┌─ Data shown

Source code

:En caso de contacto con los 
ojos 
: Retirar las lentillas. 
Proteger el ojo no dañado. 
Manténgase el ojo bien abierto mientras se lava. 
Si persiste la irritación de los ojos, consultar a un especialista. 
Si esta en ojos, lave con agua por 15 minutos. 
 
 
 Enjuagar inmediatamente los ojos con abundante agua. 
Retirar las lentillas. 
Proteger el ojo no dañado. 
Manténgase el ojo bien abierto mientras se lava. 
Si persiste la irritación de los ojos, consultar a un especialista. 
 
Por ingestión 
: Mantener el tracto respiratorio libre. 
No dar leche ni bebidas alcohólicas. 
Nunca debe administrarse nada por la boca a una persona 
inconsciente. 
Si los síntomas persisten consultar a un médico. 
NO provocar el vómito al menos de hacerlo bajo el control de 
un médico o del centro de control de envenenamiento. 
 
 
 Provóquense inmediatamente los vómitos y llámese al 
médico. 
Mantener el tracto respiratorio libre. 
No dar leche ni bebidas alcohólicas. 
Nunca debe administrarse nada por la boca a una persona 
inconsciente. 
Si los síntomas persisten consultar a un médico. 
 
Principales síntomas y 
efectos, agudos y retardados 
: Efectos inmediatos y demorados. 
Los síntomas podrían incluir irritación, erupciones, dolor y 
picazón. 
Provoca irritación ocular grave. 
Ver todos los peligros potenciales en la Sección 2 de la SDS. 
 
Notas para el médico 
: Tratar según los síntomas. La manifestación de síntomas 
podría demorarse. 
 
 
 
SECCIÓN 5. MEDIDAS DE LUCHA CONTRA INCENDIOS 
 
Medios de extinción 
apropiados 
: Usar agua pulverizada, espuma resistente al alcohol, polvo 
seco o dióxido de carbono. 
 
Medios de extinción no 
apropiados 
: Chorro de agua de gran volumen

└─

◆ **What is required**:
Copy the lines of the records that begin with the line containing "Medios de extinción no" and continue through the end of the records, including both the first and last lines, without changing anything.

◆ **Solution to this problem**:
Medios de extinción no 
apropiados 
: Chorro de agua de gran volumen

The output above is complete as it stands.